Sake is made from the simple ingredients of rice and water. Containing no artificial additives, enhancers or sulfites, Gekkeikan sake is completely natural. It is also a great way to add unique flavor to your favorite dishes. It is perfect for use in stir-fries, marinades, sauces and a variety of other recipes. Like beer and wine, sake is lower in both alcoholic content and calories when compared to distilled liquors. But unlike wine and distilled liquors, freshness is the key to good taste. With production taking place in our California brewery year round, Gekkeikan is able to consistently deliver fresh, high quality sake. "
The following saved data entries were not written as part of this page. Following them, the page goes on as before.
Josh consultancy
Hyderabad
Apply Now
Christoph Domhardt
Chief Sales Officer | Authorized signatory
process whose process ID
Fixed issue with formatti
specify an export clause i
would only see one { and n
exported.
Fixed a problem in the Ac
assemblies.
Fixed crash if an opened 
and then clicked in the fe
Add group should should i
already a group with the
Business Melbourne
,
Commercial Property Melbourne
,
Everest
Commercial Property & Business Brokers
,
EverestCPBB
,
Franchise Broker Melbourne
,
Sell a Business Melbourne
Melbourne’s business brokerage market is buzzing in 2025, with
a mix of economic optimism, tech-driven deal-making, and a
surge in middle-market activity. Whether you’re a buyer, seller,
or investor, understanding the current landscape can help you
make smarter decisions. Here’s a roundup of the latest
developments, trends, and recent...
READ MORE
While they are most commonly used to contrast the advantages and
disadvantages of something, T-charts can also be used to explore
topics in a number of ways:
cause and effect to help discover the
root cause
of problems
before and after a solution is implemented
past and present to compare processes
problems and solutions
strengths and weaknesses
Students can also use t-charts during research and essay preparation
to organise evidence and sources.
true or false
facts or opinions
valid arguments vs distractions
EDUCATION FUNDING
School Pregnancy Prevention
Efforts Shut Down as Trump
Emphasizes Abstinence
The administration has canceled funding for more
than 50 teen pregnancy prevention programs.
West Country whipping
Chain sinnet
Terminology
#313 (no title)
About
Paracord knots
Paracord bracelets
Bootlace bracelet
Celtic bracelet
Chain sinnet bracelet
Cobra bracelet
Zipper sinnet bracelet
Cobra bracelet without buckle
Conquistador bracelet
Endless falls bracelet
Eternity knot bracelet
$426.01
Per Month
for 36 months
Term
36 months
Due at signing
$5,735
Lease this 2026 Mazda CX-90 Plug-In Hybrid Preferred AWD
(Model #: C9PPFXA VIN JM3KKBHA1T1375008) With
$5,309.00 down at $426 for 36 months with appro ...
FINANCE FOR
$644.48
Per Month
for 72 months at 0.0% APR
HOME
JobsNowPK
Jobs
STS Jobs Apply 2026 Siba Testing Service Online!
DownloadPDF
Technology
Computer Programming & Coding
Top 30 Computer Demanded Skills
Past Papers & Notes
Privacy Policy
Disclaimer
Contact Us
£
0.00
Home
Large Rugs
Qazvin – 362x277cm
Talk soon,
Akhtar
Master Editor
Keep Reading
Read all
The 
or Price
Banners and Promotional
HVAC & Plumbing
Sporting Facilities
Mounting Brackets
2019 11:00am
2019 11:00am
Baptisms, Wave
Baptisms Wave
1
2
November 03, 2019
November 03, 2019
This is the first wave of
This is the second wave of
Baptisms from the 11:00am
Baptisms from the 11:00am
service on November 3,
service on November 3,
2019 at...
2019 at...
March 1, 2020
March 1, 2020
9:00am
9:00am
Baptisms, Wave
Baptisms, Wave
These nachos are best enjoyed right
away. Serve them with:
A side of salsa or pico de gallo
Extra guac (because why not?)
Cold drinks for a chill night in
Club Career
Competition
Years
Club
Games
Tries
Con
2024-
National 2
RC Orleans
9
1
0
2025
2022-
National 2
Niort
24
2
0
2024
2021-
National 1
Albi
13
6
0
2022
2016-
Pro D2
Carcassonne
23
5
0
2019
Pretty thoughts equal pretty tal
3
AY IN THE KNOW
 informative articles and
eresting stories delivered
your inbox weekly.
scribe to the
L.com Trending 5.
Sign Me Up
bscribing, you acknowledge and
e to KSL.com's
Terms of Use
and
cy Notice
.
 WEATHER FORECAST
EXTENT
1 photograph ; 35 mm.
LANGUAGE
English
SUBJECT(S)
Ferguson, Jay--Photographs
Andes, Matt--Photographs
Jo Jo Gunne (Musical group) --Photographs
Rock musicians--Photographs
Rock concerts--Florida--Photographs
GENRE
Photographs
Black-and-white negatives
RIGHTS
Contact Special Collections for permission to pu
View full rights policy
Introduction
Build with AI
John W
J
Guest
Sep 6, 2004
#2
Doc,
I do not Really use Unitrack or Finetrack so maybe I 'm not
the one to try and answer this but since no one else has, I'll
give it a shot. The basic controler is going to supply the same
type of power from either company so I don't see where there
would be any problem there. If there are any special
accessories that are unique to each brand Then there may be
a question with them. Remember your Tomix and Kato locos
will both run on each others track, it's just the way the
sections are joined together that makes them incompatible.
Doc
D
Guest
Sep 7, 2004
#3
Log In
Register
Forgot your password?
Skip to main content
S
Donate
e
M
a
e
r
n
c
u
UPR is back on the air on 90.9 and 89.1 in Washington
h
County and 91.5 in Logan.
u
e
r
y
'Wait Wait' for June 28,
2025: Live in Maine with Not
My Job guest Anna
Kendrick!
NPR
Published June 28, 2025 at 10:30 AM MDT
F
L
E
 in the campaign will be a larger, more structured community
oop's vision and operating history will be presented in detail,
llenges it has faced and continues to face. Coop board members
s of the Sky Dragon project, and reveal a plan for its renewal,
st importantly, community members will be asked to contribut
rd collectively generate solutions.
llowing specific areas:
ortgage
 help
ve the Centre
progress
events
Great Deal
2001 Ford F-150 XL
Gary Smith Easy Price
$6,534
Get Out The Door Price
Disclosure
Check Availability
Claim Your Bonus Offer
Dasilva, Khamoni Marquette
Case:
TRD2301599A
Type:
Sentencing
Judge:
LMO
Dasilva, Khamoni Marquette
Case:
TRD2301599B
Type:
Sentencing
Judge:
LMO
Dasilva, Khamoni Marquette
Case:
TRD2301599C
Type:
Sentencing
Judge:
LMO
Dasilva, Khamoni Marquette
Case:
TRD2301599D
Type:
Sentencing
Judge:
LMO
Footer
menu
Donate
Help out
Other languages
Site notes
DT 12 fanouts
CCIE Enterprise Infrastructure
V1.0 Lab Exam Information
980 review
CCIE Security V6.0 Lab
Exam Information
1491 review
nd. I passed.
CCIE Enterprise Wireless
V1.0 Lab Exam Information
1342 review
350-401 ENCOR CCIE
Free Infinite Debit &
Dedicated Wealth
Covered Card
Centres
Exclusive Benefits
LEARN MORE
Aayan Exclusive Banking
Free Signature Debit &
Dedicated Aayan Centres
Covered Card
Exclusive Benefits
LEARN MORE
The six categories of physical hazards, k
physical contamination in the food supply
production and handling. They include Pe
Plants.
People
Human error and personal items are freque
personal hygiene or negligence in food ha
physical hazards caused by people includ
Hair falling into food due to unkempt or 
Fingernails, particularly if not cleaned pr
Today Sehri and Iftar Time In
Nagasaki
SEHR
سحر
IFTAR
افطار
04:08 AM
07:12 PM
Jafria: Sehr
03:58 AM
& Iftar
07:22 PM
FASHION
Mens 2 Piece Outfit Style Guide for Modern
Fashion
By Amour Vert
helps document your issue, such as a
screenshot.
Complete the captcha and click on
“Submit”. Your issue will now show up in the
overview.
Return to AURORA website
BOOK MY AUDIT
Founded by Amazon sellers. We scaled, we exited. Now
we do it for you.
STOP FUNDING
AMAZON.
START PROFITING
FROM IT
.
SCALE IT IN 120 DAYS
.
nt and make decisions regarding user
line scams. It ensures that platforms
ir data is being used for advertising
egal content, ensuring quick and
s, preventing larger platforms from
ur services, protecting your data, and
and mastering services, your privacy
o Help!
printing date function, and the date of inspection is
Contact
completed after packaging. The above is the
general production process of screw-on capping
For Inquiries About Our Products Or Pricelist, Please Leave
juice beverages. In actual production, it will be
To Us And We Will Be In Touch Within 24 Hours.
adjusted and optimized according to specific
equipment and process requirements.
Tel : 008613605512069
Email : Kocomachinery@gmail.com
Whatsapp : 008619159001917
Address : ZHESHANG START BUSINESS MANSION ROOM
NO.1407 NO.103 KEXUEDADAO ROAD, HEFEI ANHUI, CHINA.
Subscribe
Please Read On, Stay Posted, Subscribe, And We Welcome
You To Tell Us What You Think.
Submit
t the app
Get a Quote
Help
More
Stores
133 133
The Japanese often serve sake at a temperature to match the time of year or the style of food it will accompany. This custom is so widespread that the Japanese language itself includes special words for sake depending upon the temperature at which it is served. Warmed or slightly heated sake is called kan. When kan is served at 45°C (113°F), its fullness of body and mellow flavor become more pronounced making this a popular choice during the cooler months or when paired with refreshingly light fare. Enjoyed in this fashion, kan is particularly soothing.
Chilled sake is called hiya. Hiya generally assumes a fresh, fruity character and is particularly refreshing during warm weather, but can be equally enjoyable throughout the year. Some sakes are brewed specifically to be served chilled, such as many of the premium sakes. This is in order to preserve the subtle, delicate flavor that warming can destroy. Other sakes are brewed to be more versatile and tend to have a slightly heartier flavor that is enjoyable both chilled and warmed.
Traditional Japanese culture makes frequent use of sake as a way to observe a seasonal holiday or mark a special event. As such, sake is imbibed on such occasions as toasting the New Year, celebrating a local festival or solemnizing a wedding vow. Whether served in an antique porcelain cup or a small wooden cup (masu), whether spiced with herbs or garnished with flower petals, sake plays a special role in ceremonial aesthetics.
Today sake is most often enjoyed according to personal preference in casual atmospheres. Individuals may select the season, occasion, food, and surroundings that suit their own tastes.